(REQUIRED ACTION)
In the excerpt below about pity toward older people, how long did the four pensioners train before stealing the painting?
----- EXCERPT PROVIDED -----
Psychologically, a feeling of empathy or heightened compassion are natural reactions of “big-hearted” people. But these are also emotions that can be confused with pity. Why do we pity older people? The lines between these reactions are blurry and pity is a psychological response all by itself. Being “big-hearted” may be a virtue, but pity isn’t always granted the same degree of respect. Pity is a negative evaluation of someone else’s situation. In the case of the elderly, they’re automatically susceptible to our pity without our own recognition of it because we automatically associate being older with loneliness, suffering, being incapable, a lack of independence or worse still, being the sitting ducks of a society waiting to take advantage - the perfect victims of pyramid schemes and other unprofitable financial decisions as well as a host of other digital scams. But the assumption that all of these are norms befitting any elderly person are wildly ignorant.

That same night my wife, an avid Derren Brown fan - an English mentalist and illusionist - turned on one of his Netflix specials. The aim of the show ultimately was to change the public’s perspective on how we view older people. In this specific episode, Brown trains four pensioners to steal a painting from a London art gallery in broad daylight. They do succeed after about six weeks of training in sleight of hand and pull it off quite easily. Over and above the technical training they required, the four pensioners had something no other con artist had, they eliminated the element of suspicion. Why? Because no one suspects an old person. And Brown does an excellent job of proving that they’re the invisible talent of a society, and he forces us to see them in a different light. And he succeeded.

I thought about earlier that day, about the lady who needed help with her car. She could have used her age and our instinctive response of compassion, empathy and pity to her advantage. She could have played helpless and taken our phones, asked for money, played on our emotions to help her out and in the process, helped herself out and I would not have been mad – not even a little. Just like when watching Brown’s episode, I sat mouth wide in awe.

I’m not saying all of the elderly should resort to a life of crime and con artistry but there are lessons to be learnt from older people, practical ones, that go far beyond their engaging storytelling, the lessons they’re able to share from their lives lived and the wisdom of their years.

See them in a different light, it will steal from your pity and fuel your respect. Because really, older people are the best... at everything it turns out.
----- RECORD SET -----
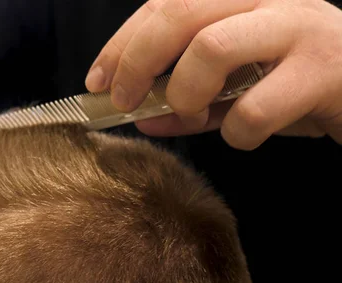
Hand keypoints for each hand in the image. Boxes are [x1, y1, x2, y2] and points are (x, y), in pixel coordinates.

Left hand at [86, 0, 341, 149]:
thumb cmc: (300, 83)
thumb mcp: (236, 87)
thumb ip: (189, 98)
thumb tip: (141, 117)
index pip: (164, 5)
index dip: (122, 44)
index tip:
-----
(RESPONSE TO THE TASK)
About six weeks.